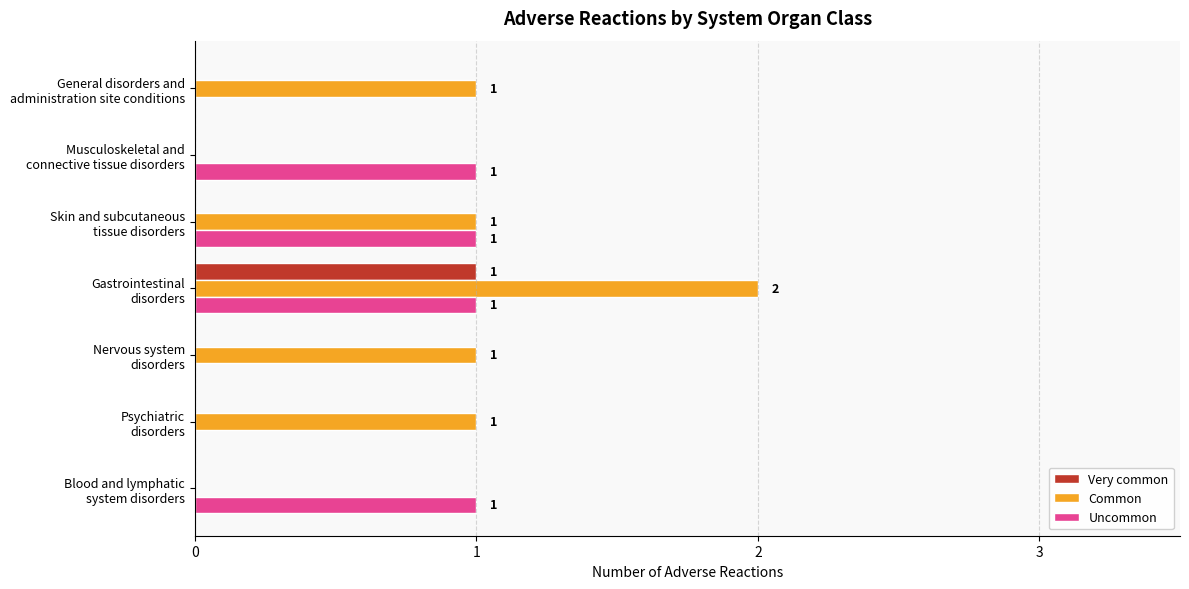

At which category is the sum across all series the highest?

Gastrointestinal
disorders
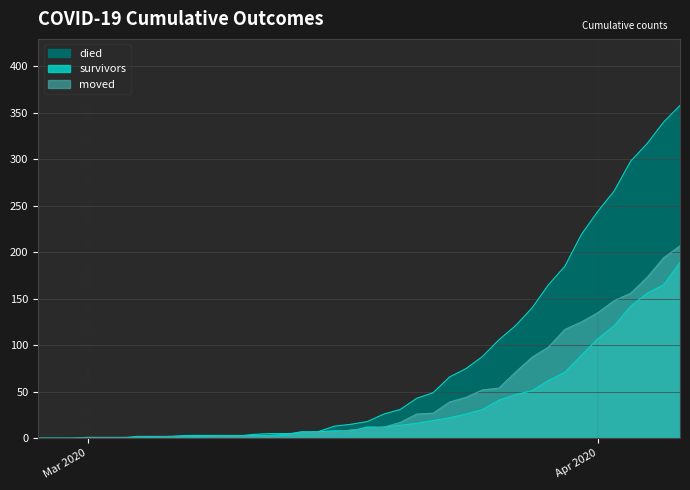

Which series has the largest range (max minus min)?

died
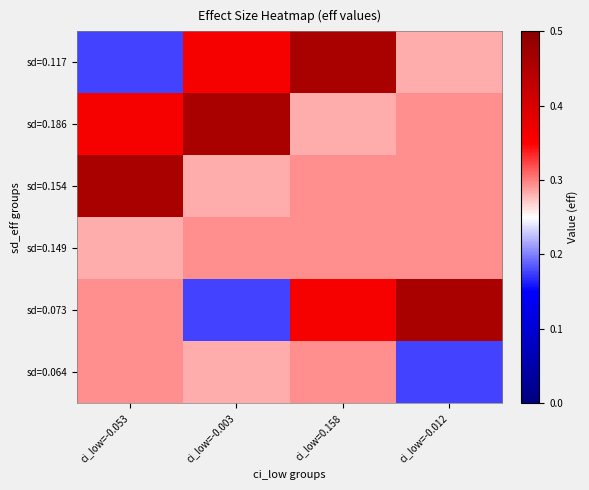

Which category has the lowest value across all series?

ci_low=-0.053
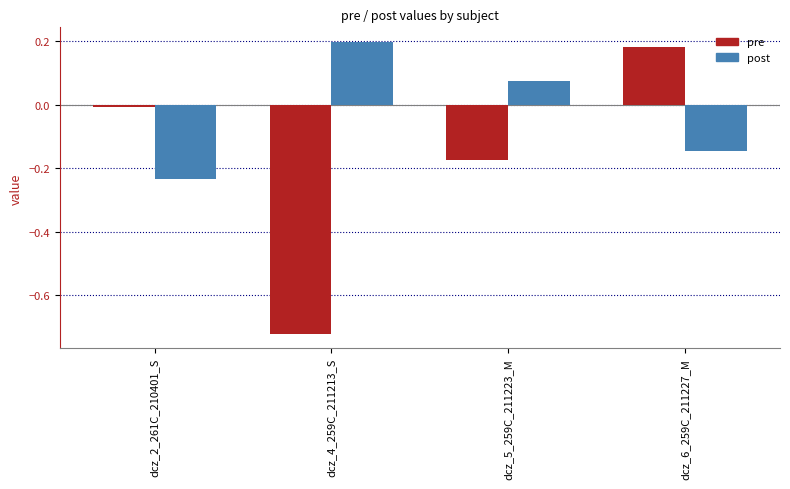

What is the label of the 3rd bar from the left?

dcz_5_259C_211223_M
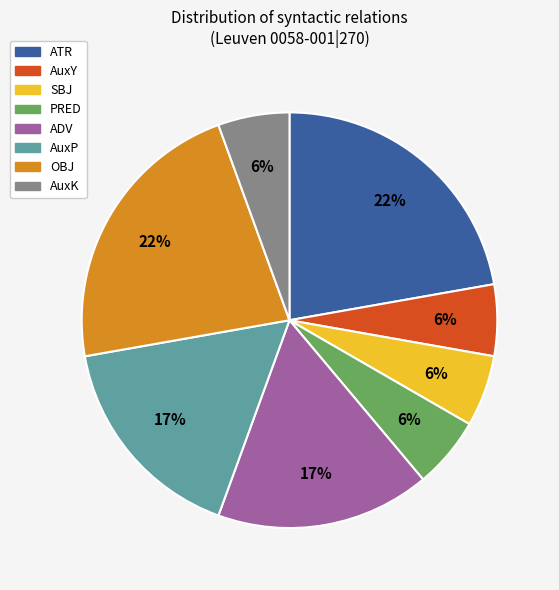

Approximately how many times larger is the value at AuxY compared to PRED?

1.0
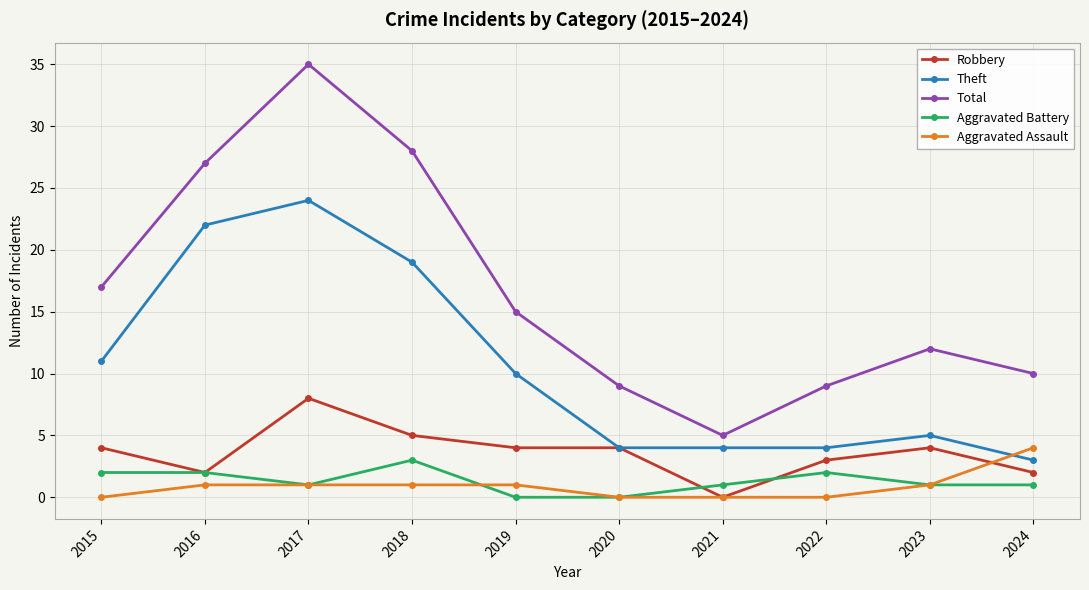

True or false: Theft and Total intersect in this chart.

False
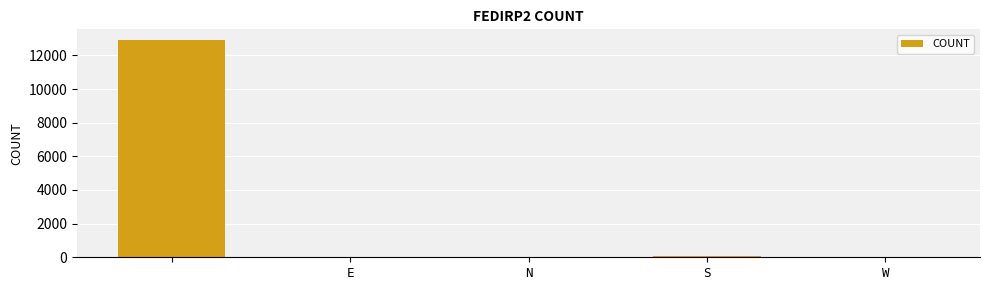

What is the maximum value shown in the chart?

12903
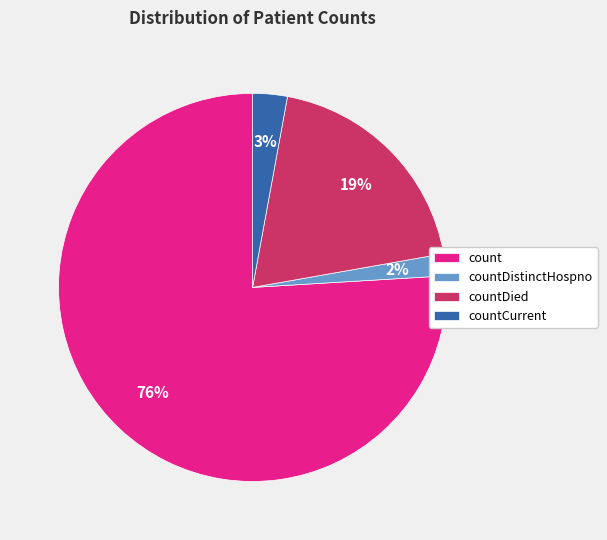

Does any single category account for the majority?

Yes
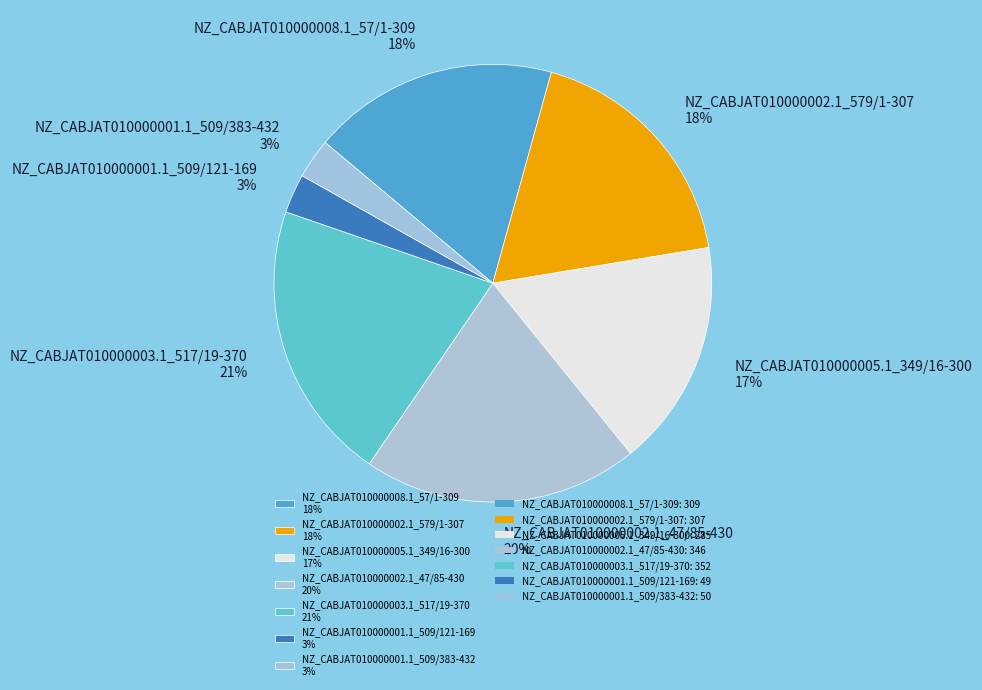

Is it true that NZ_CABJAT010000005.1_349/16-300 is 23% of the pie?

False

■ ■ ■ ■

### REQUEST
Reproduce the listing above with every occurrence of "series" replaced by "data series", keeping everything else unchanged, and omit the pictures from your answer.

### COMPLETED EXERCISE
At which category is the sum across all data series the highest?

Gastrointestinal
disorders

Which data series has the largest range (max minus min)?

died

Which category has the lowest value across all data series?

ci_low=-0.053

What is the label of the 3rd bar from the left?

dcz_5_259C_211223_M

Approximately how many times larger is the value at AuxY compared to PRED?

1.0

True or false: Theft and Total intersect in this chart.

False

What is the maximum value shown in the chart?

12903

Does any single category account for the majority?

Yes

Is it true that NZ_CABJAT010000005.1_349/16-300 is 23% of the pie?

False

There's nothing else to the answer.